The most important question of all is about the individual’s expectations for recovery and return to work. There are simple questions to ask, such as:
- Do you think you’d be able to do your regular job in the next month? (or next three months); or
- Do you think you’ll ever be able to get back to your regular job?
Assessing a person’s fear of their condition is also important, and a simple way of assessing this is to ask the patient how worried they are that the physical things they do at work will increase (for example) their back pain or harm their back. It’s also worth asking if they think their job is likely to cause a reinjury.
One screening question for depression is also worthwhile. A simple “Have you had feelings of sadness or depression over the last three months?” seems to be reasonably reliable.

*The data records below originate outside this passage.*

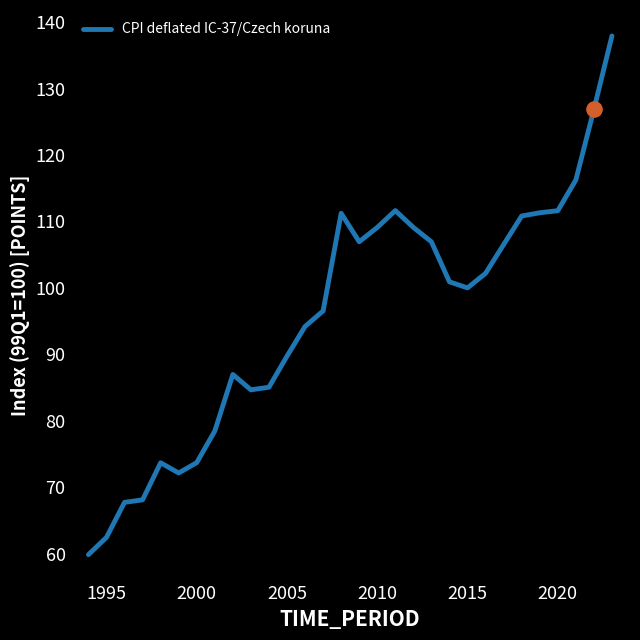

What is the difference between the maximum and minimum values?

78.0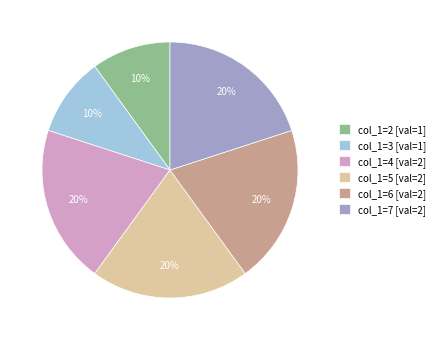

Approximately how many times larger is the value at col_1=6 [val=2] compared to col_1=2 [val=1]?

2.0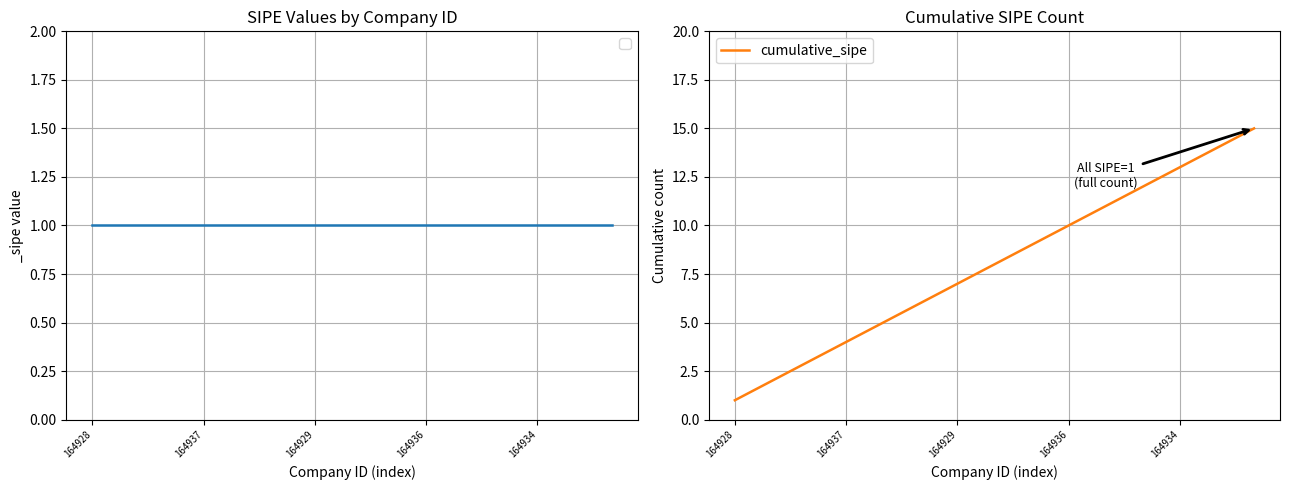

What is the greatest value displayed?

15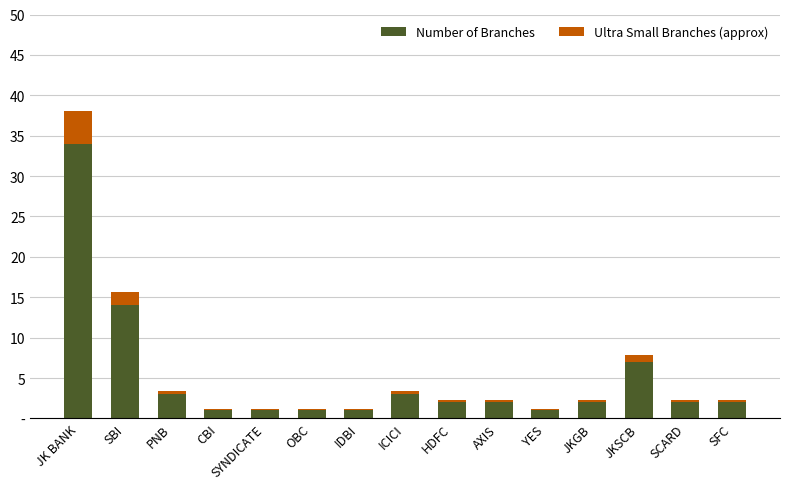

True or false: Number of Branches has a value of 0.3 at OBC.

False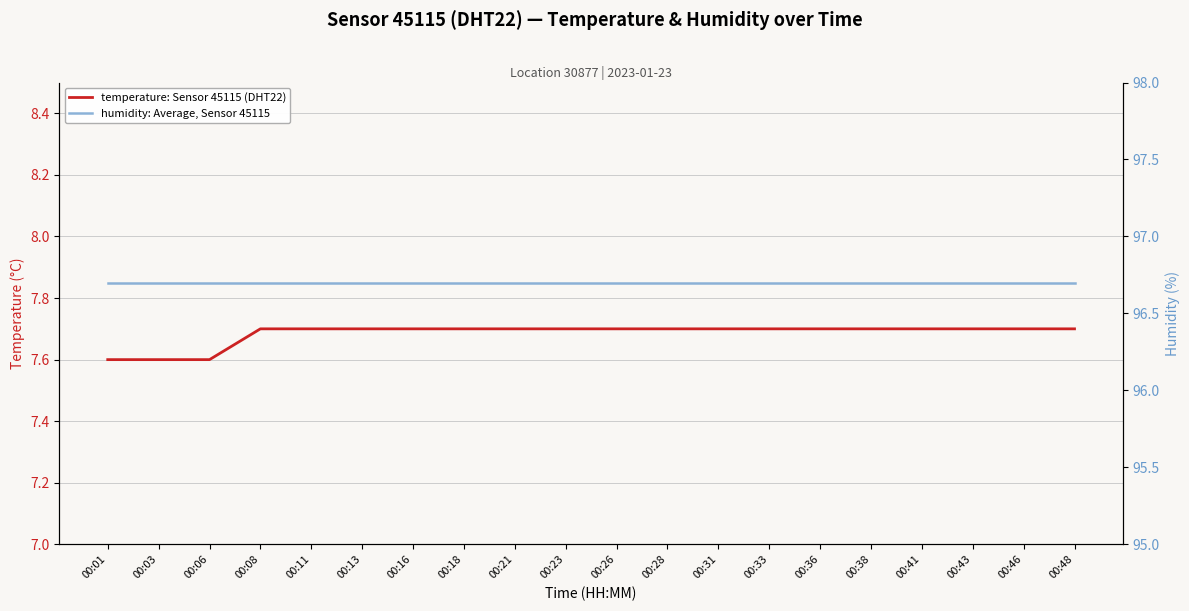

Rank the categories by temperature: Sensor 45115 (DHT22) value from lowest to highest.

00:01, 00:03, 00:06, 00:08, 00:11, 00:13, 00:16, 00:18, 00:21, 00:23, 00:26, 00:28, 00:31, 00:33, 00:36, 00:38, 00:41, 00:43, 00:46, 00:48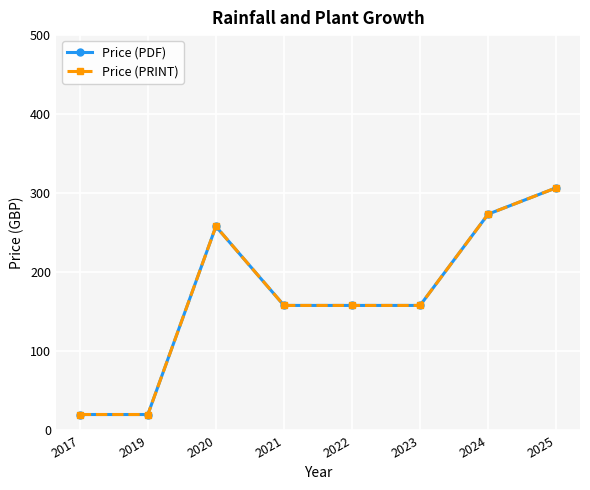

True or false: Price (PRINT) has more than 0 points higher than both neighbors.

True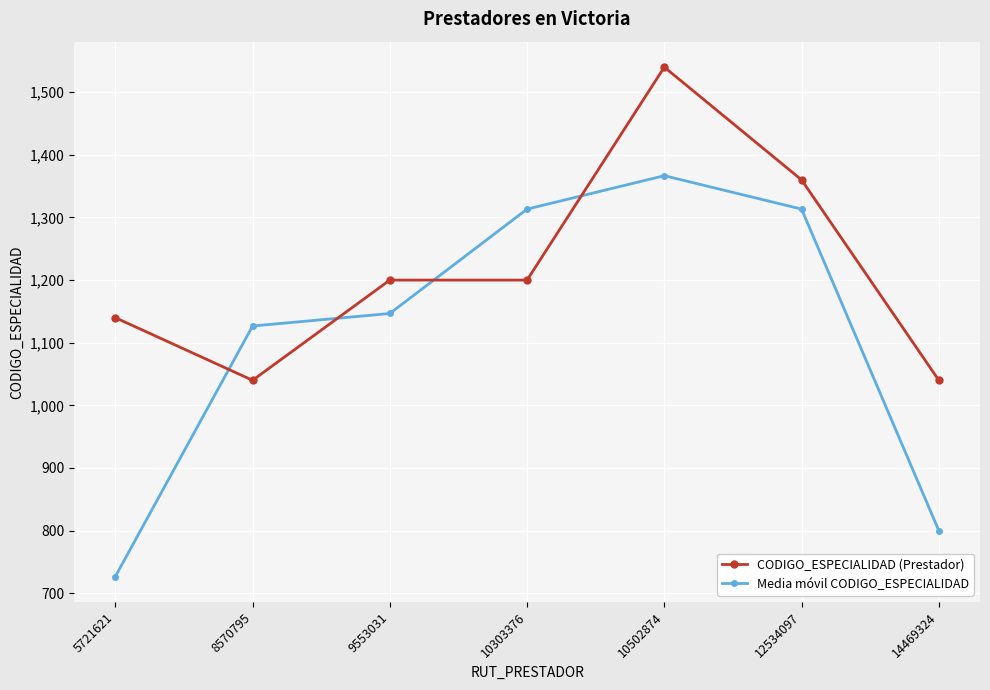

What is the sum of all CODIGO_ESPECIALIDAD (Prestador) values?

8520.0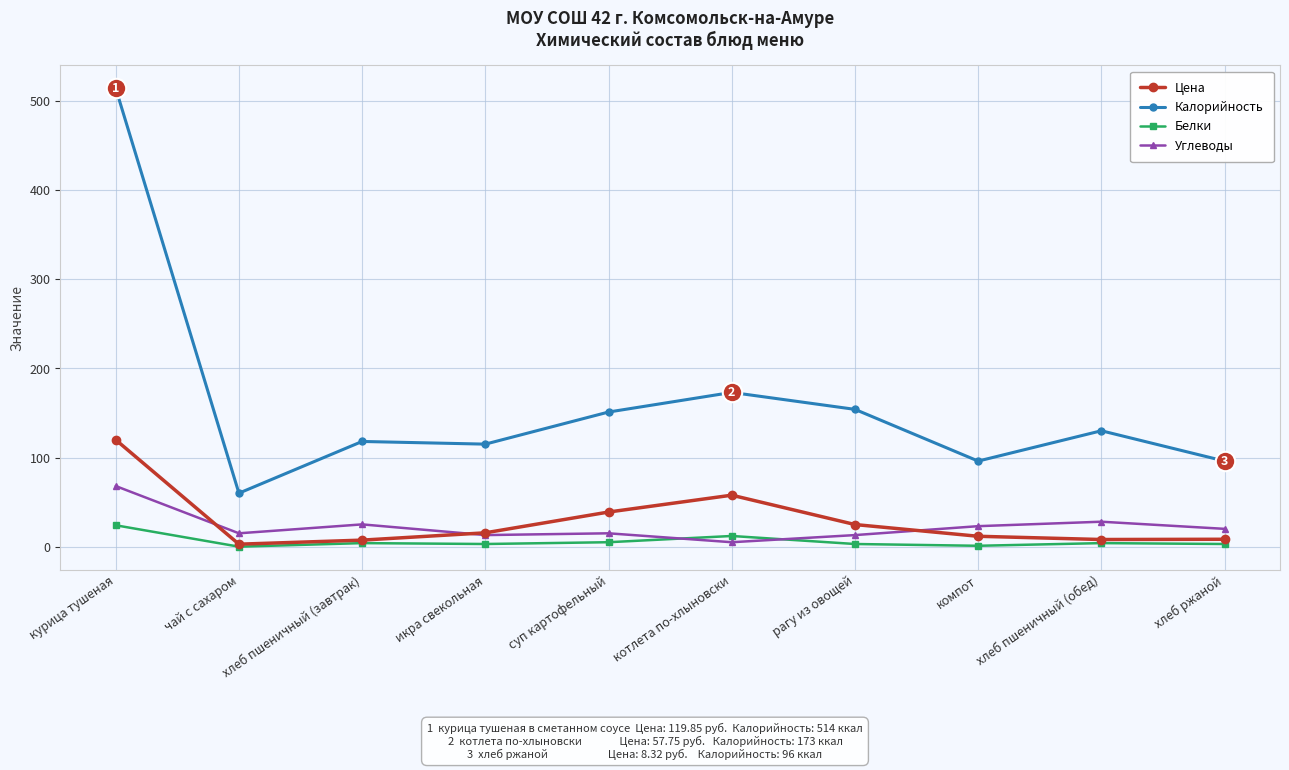

Does the chart have visible grid lines?

Yes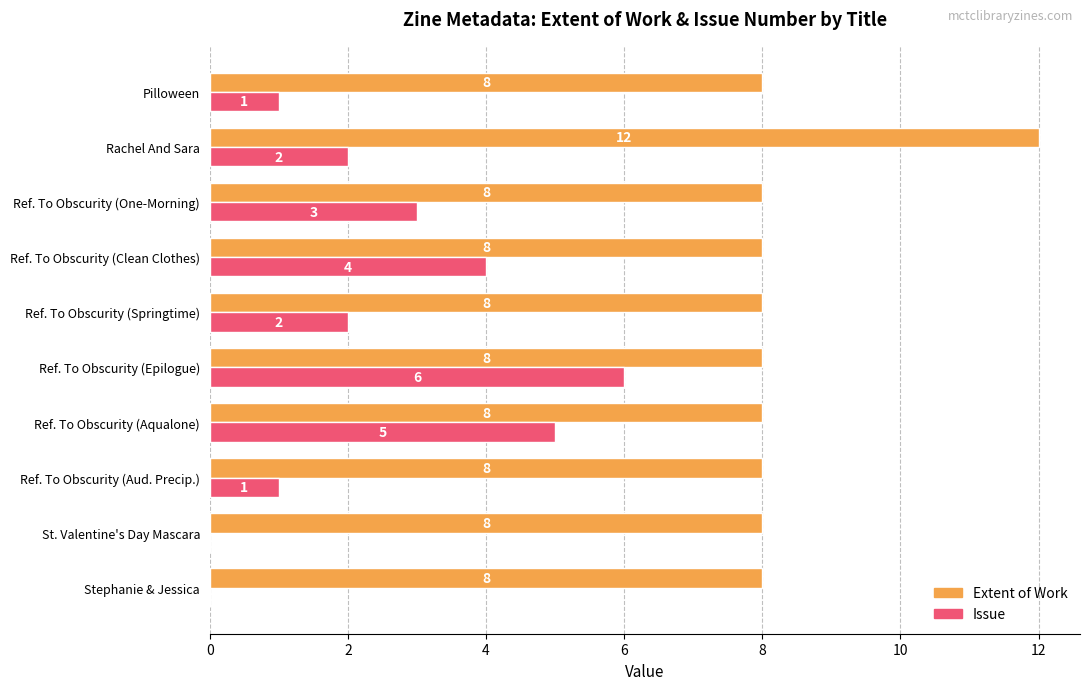

What are all the series names shown in the legend?

Extent of Work, Issue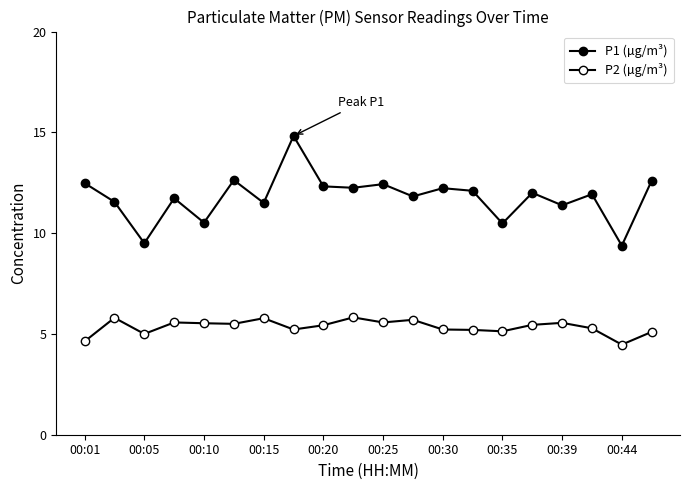

Rank the series by their maximum value, from highest to lowest.

P1 (µg/m³), P2 (µg/m³)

Of course the doctor needs to have a good relationship with the patient to ask sensitive questions. If the patient thinks the doctor is telling them the problem is “in their head” they may not necessarily give accurate answers.
The patient needs a sense of partnership with the doctor to answer straight, and the doctor needs a sense of partnership with the patient to be able to explore all the issues.
Identifying the “high risk” patient is one thing, but identifying issues that cause the patient to be a high risk is more important. Many of these issues can be addressed, but first they need to be identified.